I'm standing on stage, with my bright red lipstick, my high bun, my chest heaving from the exertion of my effort. I'm frozen with a big smile on my face, blinded by the spot lights, wondering why there is silence.
But I have read more than enough how-to-get-your-Etsy-shop-started articles to know that just because you don't get a sale within your first 3.5 days, doesn't mean you should give up. It take patience! I need to keep churning out new product in order to keep driving traffic. I need to build up my shop. I need to support it. I need to be okay without instant gratification. I know the steps I need to take. I just need to take them.
So I will. I will write them down, I will keep working, and I will wait with eager anticipation for my first sale. And even if I never get a sale, even if I move to Michigan in August without having sold one hat, I am still proud of myself for putting myself out there. I really had to push myself out of my comfort zone and grow. I would be disappointed with the results, but not with my efforts.
So stay tuned, world, Sheep & Company has several ideas coming down the hatch!
UPDATE: Not one hour after I posted this blog post, I sold my first hat! And no, the buyer is not someone I know ; )
In a weird way, I'm actually glad I have had an sales yet, because I spent the weekend with the stomach flu. It was a tough debate between stomach flu or food poisoning but we finally decided that Abigail and I had the stomach flu, with Abigail's bug being significantly milder than mine (thanks be to God). At least I finally know that my fatigue and lethargy all last leek wasn't just me being lazy.
Prospective Sheep & Company customers, do not worry because after each and every item is created, it is washed and placed in a sterile environment that neither flu germ nor cat hair nor small child could permeate. Perfectly safe and sanitary.
We're still dealing with a few straggling symptoms, but the worst seems to have started and ended on Friday night. However, I think it may be a few months before I'll be able to eat pizza again.
Do you remember Abigail's epic pickiness? Things got so bad that she was only eating grilled cheese, goldfish crackers, and bananas. I worked really, really hard, and could get her to eat certain types of sugary, instant oatmeal on a good day. But my progress stalled and then Abigail started phasing out bananas.
Which is huge.
That would be like Winnie the Pooh deciding he didn't like honey any more.
I mean, seriously you-might-as-well-go-rob-a-bank-because-we-are-clearly-living-in-an-alternate-universe-and-won't-be-held-responsible-for-our-crimes type of mind blowing.
I had spoken to everyone. Friends, family, the pediatrician, the occupational and developmental therapists. No luck. Everyone had ideas, theories, all of which failed. It got to the point where I vowed I wouldn't feed Abigail again until she ate eggs. Abigail held out and I usually caved out of fear of malnutrition. Meal times were miserable. Everyone was grouchy.
And then? We struck brilliance. I brought it up to Abigail's speech therapist and told her it seemed like a texture issue. She thought Abigail might be having sensory issues and recommended that I pair soft things with crunchy things, like using the goldfish cracker as a scoop for pureed beans and veggies.

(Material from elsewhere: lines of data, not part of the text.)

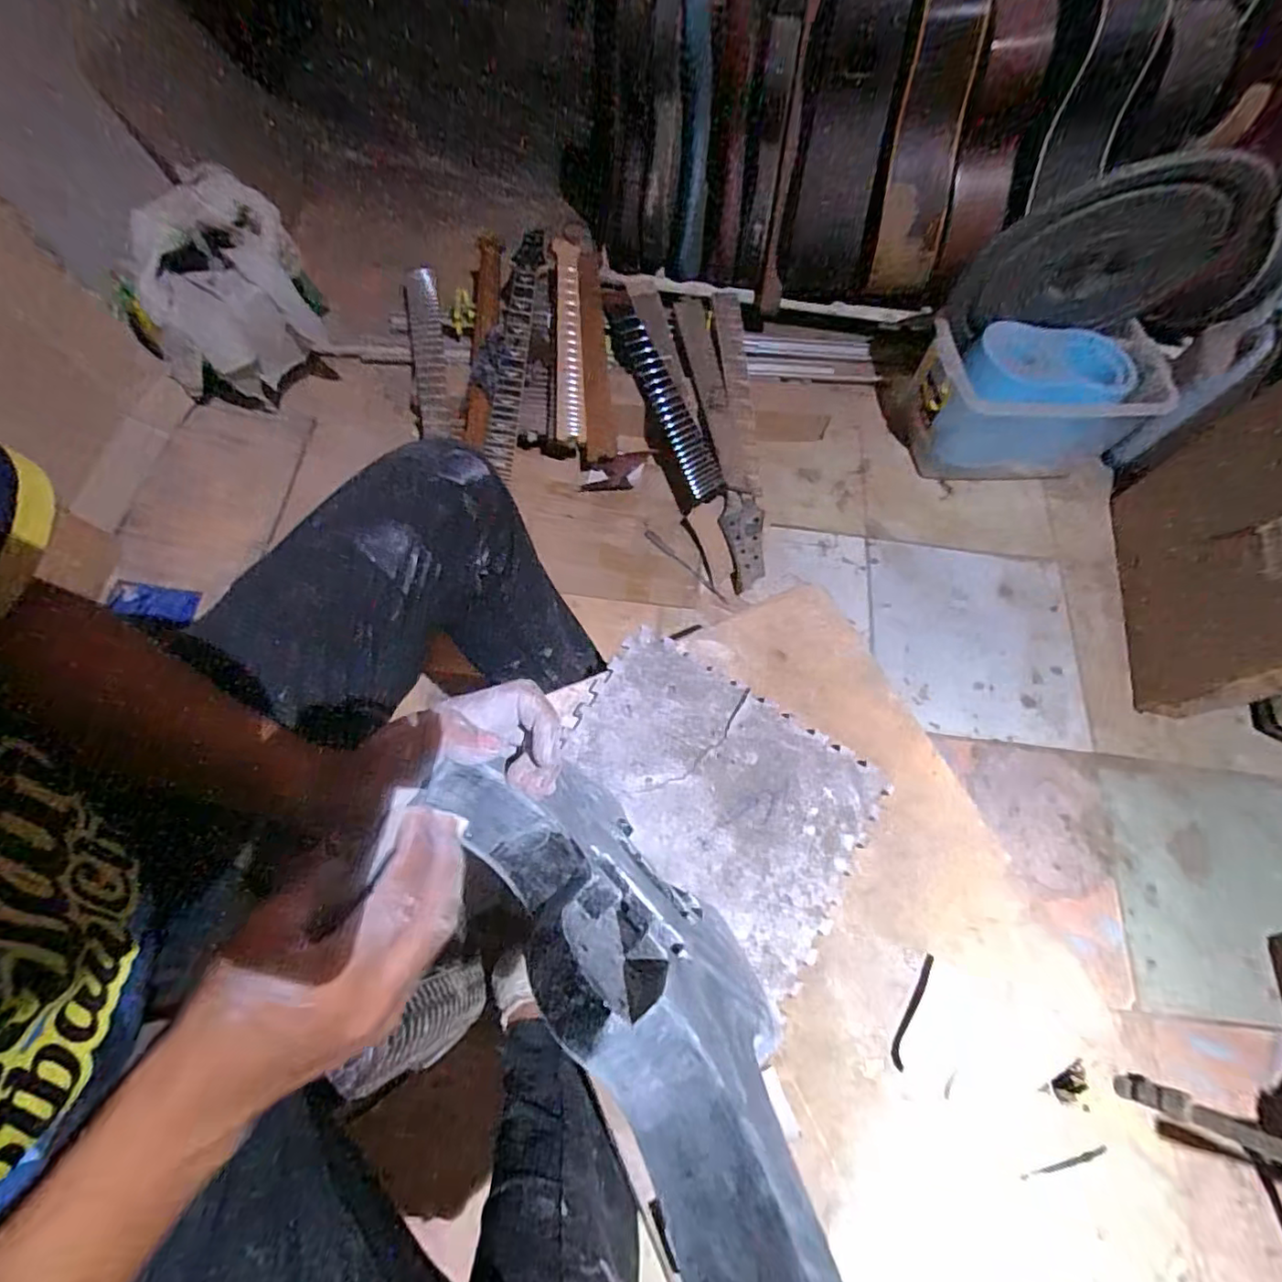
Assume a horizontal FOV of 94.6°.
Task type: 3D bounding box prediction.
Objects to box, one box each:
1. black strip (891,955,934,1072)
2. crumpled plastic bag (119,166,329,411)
[{"bbox_3d":[0.245,0.332,0.531,0.013,0.004,0.097,30,69,9],"label":"black strip"},{"bbox_3d":[-0.755,-0.612,1.084,0.308,0.268,0.212,-31,74,-14],"label":"crumpled plastic bag"}]

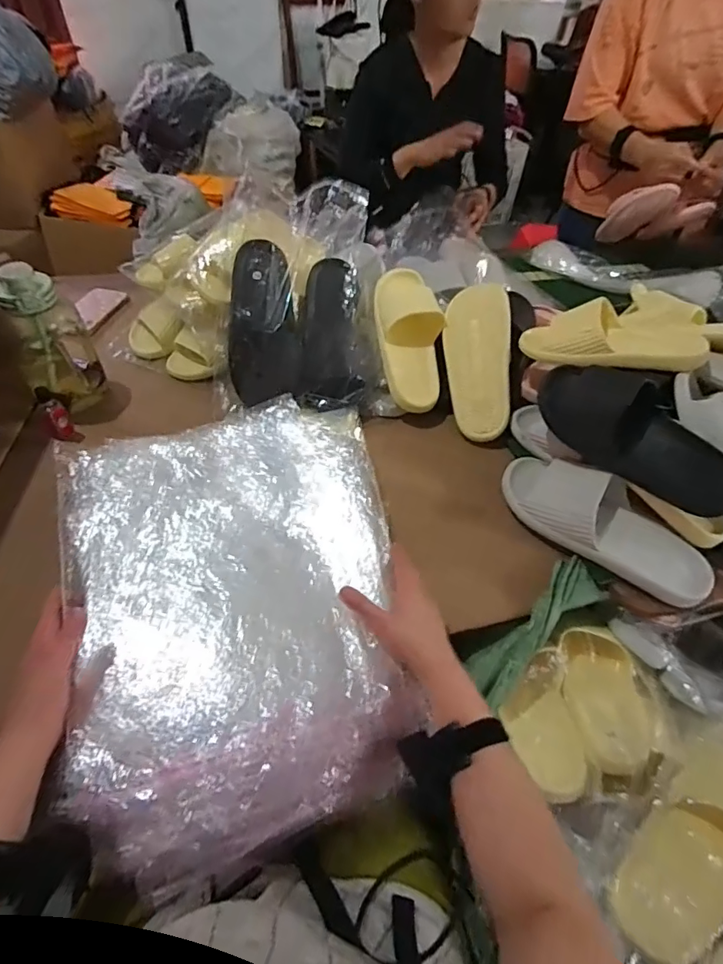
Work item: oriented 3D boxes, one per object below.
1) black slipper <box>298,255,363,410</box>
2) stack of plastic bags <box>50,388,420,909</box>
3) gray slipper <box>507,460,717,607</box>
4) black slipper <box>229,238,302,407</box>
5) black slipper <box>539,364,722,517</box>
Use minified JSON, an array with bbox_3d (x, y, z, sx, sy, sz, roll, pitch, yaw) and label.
[{"bbox_3d":[-0.049,-0.249,0.787,0.095,0.063,0.267,2,78,-1],"label":"black slipper"},{"bbox_3d":[-0.130,0.124,0.564,0.361,0.050,0.490,-9,57,-16],"label":"stack of plastic bags"},{"bbox_3d":[0.327,0.051,0.651,0.288,0.083,0.110,28,54,20],"label":"gray slipper"},{"bbox_3d":[-0.154,-0.254,0.769,0.109,0.251,0.059,0,5,-2],"label":"black slipper"},{"bbox_3d":[0.356,-0.067,0.628,0.265,0.101,0.084,32,56,23],"label":"black slipper"}]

You see, kids with Down syndrome can have difficulty with sensation. With crunchy things, like goldfish crackers, Abigail can both hear and feel the food in her mouth, so she knows what to do with it. With something soft like eggs, she doesn't get enough feedback to know when to chew and when to swallow.
So now Abigail eats.
We are trying to show her that mealtimes aren't solely for torture, and we're trying to break her of the habit of simply spitting out food she doesn't recognize, but as long as we can get her to down one or two bites, she's starting to get some positive feedback from both the food and Matt and I. Cue progress!
Within the first week, I got Abigail to eat some beans, veggies, potatoes (which I know are a veggie, but they are a starchy veggie), and even a little bit of roast beef! All carefully served on the filet of a goldfish cracker. I'm even using goldfish crackers to get her to eat other kinds of crackers so we don't have such a dependence on one type of cracker.

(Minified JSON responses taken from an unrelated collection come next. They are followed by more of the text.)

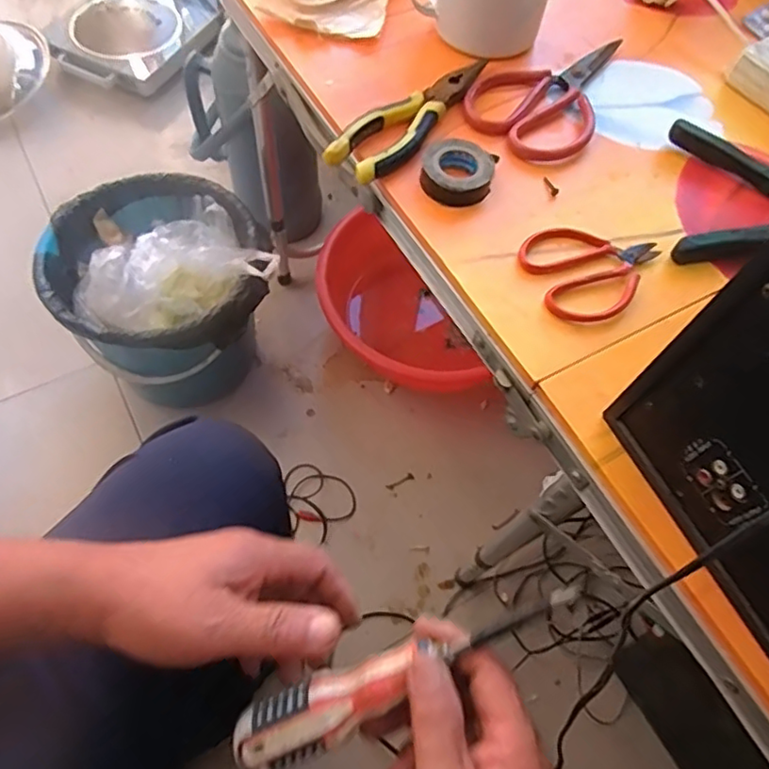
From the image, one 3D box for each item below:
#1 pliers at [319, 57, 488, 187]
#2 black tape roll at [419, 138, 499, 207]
[{"bbox_3d":[0.026,-0.219,0.497,0.045,0.020,0.172,39,66,16],"label":"pliers"},{"bbox_3d":[0.057,-0.164,0.467,0.055,0.021,0.049,8,61,0],"label":"black tape roll"}]

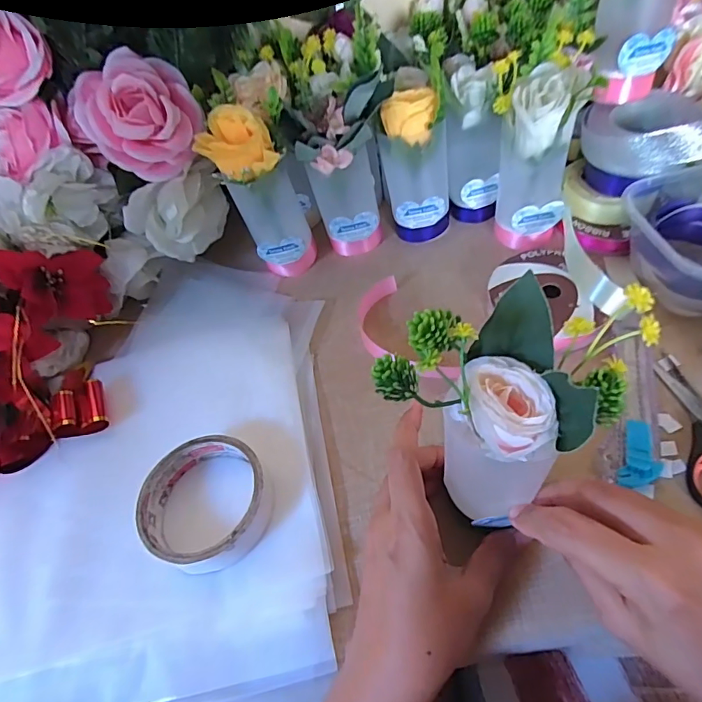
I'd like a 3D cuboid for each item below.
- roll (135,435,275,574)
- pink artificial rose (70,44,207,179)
[{"bbox_3d":[-0.097,0.101,0.319,0.086,0.028,0.086,-4,53,6],"label":"roll"},{"bbox_3d":[-0.174,-0.192,0.389,0.086,0.074,0.069,-37,56,-18],"label":"pink artificial rose"}]

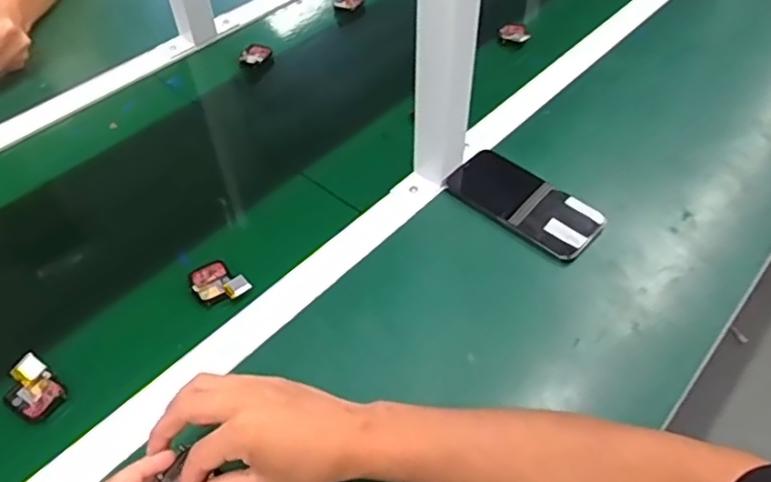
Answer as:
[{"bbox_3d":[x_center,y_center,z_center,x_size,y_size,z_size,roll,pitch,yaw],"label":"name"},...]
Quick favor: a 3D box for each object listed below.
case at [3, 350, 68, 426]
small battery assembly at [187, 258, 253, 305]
[{"bbox_3d":[-0.295,0.125,0.505,0.048,0.028,0.040,30,56,24],"label":"case"},{"bbox_3d":[-0.160,0.040,0.573,0.057,0.014,0.039,35,58,27],"label":"small battery assembly"}]

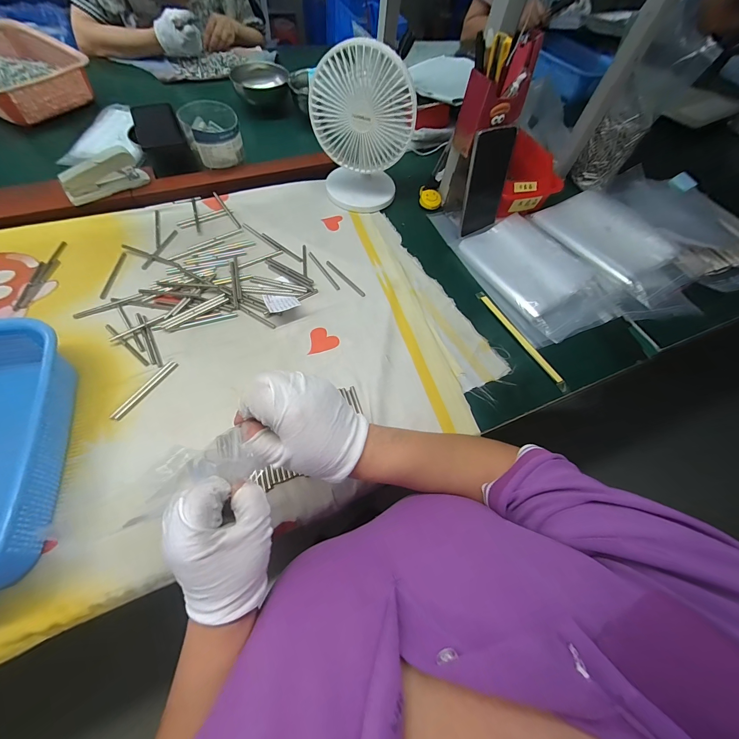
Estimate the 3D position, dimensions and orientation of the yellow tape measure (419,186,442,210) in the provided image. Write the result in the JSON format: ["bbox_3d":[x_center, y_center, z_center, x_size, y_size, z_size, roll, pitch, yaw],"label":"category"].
[{"bbox_3d":[0.121,-0.341,0.639,0.043,0.022,0.053,6,61,2],"label":"yellow tape measure"}]

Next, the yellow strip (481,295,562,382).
[{"bbox_3d":[0.234,-0.051,0.502,0.009,0.008,0.177,-23,66,-18],"label":"yellow strip"}]

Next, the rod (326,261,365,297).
[{"bbox_3d":[-0.040,-0.150,0.526,0.008,0.005,0.092,-37,71,-23],"label":"rod"}]

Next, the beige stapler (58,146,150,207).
[{"bbox_3d":[-0.441,-0.321,0.529,0.120,0.052,0.033,-38,72,-24],"label":"beige stapler"}]

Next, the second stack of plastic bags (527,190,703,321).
[{"bbox_3d":[0.461,-0.225,0.588,0.207,0.037,0.301,-14,64,-14],"label":"second stack of plastic bags"}]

I felt such a sense of relief, I almost cried. I wrote the therapist a heart-felt note to let her know how much her wisdom meant to us.
Ah, sometimes it's the little things, but sometimes it's the big things. Like finally getting Abigail to eat protein or opening an Etsy shop. You have to push yourself in order to grow. And, unless you want to be the same person in 20 years as you are now, you have to grow. The more I grow, the less growing pains I feel. I hope I keep growing as my time here in this amazing city winds down. I don't want to squander one minute of Chicago in the way I squander so much time in Florida.